In Spanien konnte 1109 sogar die schon erwähnte Königin Urraca als erste Monarchin Europas überhaupt aus eigenem Erbrecht, die Herrschaft über das Reich ihres Vaters König Alfons VI. antreten.
Aber erst, nachdem ihr ca. fünfzehnjähriger Bruder Sancho 1108 in der Schlacht von Úcles ums Leben gekommen war (García Ordóñez, Vertrauter seines Vaters und ewiger Gegenspiel des Cid, das Schiefmaul des Epos, soll den vom Pferd gefallenen Prinzen noch gegen almoravidische Krieger verteidigt haben, konnte aber den Prinzen und auch sein eigenes Leben nicht retten). Die 28jährige war damals Mutter eines dreijährigen Sohns (des späteren Alfons VII.) und bereits seit zwei Jahren verwitwet.

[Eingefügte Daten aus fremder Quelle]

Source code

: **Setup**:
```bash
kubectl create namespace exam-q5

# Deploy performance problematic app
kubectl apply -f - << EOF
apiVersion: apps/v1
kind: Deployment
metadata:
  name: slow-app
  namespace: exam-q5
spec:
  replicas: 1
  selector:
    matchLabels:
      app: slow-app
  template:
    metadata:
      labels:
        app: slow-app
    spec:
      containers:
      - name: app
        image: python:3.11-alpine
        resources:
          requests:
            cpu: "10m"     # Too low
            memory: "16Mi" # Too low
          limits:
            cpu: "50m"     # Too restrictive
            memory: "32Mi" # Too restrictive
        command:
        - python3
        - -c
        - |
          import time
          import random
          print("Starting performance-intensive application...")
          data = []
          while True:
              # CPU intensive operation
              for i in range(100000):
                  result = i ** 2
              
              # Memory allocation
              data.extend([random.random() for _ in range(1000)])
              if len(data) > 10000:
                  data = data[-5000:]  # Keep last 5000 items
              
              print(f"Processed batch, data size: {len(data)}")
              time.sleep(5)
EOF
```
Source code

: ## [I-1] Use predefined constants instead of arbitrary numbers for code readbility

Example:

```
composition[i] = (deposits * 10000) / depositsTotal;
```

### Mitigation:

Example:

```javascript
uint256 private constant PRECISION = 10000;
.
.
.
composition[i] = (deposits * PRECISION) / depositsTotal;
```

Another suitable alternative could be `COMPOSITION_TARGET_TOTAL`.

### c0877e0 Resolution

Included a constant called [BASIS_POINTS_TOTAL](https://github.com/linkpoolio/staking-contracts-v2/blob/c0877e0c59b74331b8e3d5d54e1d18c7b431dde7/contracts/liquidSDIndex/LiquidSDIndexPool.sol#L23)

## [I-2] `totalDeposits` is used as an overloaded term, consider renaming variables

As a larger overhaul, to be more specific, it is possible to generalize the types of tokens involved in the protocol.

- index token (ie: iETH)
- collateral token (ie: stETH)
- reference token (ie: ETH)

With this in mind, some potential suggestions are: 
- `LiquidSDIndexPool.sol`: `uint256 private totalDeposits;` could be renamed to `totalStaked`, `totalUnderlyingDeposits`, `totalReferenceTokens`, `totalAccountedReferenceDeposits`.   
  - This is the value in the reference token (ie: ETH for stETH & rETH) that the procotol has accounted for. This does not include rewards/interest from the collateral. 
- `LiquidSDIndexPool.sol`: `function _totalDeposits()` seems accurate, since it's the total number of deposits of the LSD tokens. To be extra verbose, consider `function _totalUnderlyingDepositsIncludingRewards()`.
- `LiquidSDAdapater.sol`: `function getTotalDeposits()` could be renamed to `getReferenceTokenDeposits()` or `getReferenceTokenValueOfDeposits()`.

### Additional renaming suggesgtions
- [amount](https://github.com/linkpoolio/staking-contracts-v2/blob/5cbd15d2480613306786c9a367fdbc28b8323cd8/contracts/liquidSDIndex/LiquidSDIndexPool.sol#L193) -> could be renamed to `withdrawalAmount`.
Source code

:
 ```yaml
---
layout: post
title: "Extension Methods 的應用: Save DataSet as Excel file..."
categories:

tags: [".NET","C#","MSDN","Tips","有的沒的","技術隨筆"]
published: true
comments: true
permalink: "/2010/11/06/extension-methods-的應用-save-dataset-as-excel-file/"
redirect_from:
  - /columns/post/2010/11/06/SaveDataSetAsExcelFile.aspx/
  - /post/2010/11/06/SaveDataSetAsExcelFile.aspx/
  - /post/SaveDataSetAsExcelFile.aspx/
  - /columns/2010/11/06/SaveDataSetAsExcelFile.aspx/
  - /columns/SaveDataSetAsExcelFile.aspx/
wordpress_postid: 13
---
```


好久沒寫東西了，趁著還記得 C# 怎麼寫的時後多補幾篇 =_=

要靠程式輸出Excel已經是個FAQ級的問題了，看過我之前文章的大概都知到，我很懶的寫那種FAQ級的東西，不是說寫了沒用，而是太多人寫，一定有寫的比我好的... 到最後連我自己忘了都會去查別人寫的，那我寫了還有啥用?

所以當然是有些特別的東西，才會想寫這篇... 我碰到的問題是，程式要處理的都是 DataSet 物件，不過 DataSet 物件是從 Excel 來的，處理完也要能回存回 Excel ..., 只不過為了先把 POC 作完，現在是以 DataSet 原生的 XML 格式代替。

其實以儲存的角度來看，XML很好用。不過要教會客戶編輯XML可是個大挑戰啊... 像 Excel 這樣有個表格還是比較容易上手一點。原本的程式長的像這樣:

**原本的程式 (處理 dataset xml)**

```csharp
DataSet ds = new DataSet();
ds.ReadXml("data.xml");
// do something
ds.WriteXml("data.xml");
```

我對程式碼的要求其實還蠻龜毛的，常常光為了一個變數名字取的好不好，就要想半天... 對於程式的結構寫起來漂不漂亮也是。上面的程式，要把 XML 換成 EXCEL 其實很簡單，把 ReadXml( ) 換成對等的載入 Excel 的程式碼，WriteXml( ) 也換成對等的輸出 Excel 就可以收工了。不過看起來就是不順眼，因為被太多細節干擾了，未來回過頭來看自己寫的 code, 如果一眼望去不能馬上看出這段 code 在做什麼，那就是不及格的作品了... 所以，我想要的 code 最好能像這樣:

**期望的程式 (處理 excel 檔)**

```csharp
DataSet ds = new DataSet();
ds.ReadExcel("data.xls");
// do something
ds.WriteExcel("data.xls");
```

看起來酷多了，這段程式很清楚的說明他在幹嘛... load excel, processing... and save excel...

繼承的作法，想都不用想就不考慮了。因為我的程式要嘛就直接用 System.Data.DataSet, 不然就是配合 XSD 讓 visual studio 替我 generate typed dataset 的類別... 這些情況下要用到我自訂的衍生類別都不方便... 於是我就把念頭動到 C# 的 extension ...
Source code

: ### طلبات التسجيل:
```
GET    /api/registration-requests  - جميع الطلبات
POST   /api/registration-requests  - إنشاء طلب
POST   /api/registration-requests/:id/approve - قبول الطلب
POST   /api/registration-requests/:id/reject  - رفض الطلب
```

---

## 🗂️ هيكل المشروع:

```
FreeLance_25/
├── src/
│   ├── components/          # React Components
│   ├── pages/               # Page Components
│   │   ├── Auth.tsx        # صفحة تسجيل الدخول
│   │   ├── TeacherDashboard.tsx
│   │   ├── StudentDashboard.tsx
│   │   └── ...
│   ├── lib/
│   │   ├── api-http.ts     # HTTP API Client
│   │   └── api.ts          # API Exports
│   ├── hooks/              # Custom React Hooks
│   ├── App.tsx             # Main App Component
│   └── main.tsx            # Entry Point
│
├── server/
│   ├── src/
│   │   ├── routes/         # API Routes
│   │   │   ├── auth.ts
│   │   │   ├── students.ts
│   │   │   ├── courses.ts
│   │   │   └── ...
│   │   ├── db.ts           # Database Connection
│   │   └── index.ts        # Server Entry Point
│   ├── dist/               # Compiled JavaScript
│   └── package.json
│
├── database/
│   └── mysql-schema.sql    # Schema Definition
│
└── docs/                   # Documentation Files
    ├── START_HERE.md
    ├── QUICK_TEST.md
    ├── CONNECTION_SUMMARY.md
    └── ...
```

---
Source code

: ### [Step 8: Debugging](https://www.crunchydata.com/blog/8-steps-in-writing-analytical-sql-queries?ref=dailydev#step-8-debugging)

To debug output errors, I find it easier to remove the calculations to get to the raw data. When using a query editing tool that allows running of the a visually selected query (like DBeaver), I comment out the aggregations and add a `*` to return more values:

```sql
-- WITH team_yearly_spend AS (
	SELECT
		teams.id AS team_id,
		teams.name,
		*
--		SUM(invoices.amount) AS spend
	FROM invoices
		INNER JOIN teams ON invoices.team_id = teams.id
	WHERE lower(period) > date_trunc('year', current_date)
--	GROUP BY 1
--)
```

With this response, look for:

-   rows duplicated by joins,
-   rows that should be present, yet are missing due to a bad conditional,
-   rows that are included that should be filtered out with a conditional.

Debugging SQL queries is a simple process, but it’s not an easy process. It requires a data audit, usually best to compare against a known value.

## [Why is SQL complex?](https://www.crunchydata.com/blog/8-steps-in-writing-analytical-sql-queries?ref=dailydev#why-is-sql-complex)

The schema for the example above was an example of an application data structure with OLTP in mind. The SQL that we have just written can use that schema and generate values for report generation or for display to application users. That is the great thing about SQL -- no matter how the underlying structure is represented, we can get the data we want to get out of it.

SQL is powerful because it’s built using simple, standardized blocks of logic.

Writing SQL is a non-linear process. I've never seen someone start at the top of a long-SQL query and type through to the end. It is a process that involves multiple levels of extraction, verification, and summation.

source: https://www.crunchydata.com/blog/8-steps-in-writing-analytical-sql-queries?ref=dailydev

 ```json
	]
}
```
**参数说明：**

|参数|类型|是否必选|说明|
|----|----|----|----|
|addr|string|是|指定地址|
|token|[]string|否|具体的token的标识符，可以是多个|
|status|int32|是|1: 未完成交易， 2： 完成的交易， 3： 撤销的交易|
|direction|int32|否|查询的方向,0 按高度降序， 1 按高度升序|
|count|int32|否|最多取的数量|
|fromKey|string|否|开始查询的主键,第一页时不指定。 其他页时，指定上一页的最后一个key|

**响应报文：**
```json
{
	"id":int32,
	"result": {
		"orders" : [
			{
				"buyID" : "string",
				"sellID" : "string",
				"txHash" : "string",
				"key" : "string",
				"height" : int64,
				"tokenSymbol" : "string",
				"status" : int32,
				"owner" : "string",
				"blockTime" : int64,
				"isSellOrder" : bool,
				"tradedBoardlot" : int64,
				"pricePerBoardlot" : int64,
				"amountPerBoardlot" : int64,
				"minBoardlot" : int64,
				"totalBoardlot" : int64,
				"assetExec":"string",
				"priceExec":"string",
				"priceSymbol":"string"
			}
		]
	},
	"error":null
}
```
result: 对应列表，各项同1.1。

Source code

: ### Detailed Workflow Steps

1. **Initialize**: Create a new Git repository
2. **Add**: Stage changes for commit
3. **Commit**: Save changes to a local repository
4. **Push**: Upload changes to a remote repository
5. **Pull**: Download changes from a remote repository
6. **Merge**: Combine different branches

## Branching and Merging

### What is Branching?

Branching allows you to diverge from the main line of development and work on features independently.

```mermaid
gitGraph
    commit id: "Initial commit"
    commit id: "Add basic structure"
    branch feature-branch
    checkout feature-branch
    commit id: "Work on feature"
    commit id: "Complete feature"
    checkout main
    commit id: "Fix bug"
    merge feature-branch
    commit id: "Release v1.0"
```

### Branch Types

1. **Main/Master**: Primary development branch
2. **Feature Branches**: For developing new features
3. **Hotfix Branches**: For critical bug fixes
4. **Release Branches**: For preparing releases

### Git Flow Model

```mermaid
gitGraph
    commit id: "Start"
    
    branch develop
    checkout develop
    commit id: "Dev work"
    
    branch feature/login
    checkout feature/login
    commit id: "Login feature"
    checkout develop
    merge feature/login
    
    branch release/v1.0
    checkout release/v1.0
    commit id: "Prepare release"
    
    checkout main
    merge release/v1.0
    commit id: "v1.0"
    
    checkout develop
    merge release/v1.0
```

Mathilde von Tuszien, die Triere nannte, ist natürlich eine der schillerndsten Frauengestalten des 11./12. Jhdts. Ich schätze mal, ohne sie hätte die päpstlich Partei im Investiturstreit keine Chance gehabt. Bzw. hätte sie für die kaiserliche Seite Partei ergriffen, wäre die Geschichte anders verlaufen. (Das klingt jetzt unbeabsichtigt wertend, ist aber rein feststellend gemeint.)
 
Mathilde von Tuszien, die Triere nannte, ist natürlich eine der schillerndsten Frauengestalten des 11./12. Jhdts. Ich schätze mal, ohne sie hätte die päpstlich Partei im Investiturstreit keine Chance gehabt. Bzw. hätte sie für die kaiserliche Seite Partei ergriffen, wäre die Geschichte anders verlaufen. (Das klingt jetzt unbeabsichtigt wertend, ist aber rein feststellend gemeint.)
Bei ihr muß ich ja immer an das üble Ende denken, das ihr Mann fand und sie zur Regierung brachte: bekam auf dem Donnerbalken sitzend von einem Attentäter von unten ein Schwert in den Leib gerammt...
 
Trotzdem fällt es ein wenig auf, dass es gerade in den deutschen Landen recht wenige solcher Fälle gibt, wenn überhaupt, dann eher Westeuropa...oder ist das nur mein perönlicher Eindruck?
 
Trotzdem fällt es ein wenig auf, dass es gerade in den deutschen Landen recht wenige solcher Fälle gibt, wenn überhaupt, dann eher Westeuropa...oder ist das nur mein perönlicher Eindruck?

Im ostfränkischen/teutonischen Regnum galt flächendeckend das salische Erbrecht, wonach Frauen kein Erbrecht inne hatten. Rechtstitel galten hier als erledigt, wenn keine männlichen Erben des letzten Inhabers zur Verfügung standen.

In den Feudalordnungen des westfränkischen/französischen Regnums, der spanischen Reiche und in England gab es das nicht. Wenn dort keine Söhne da waren, konnten auch Töchter ein Rechtstitel/Lehen erben, siehe die Königin Urraca, die Herzogin Eleonore ect. Nur im Bezug auf das Königtum wurde in Frankreich im 14. Jahrhundert die Lex Salica geltend gemacht.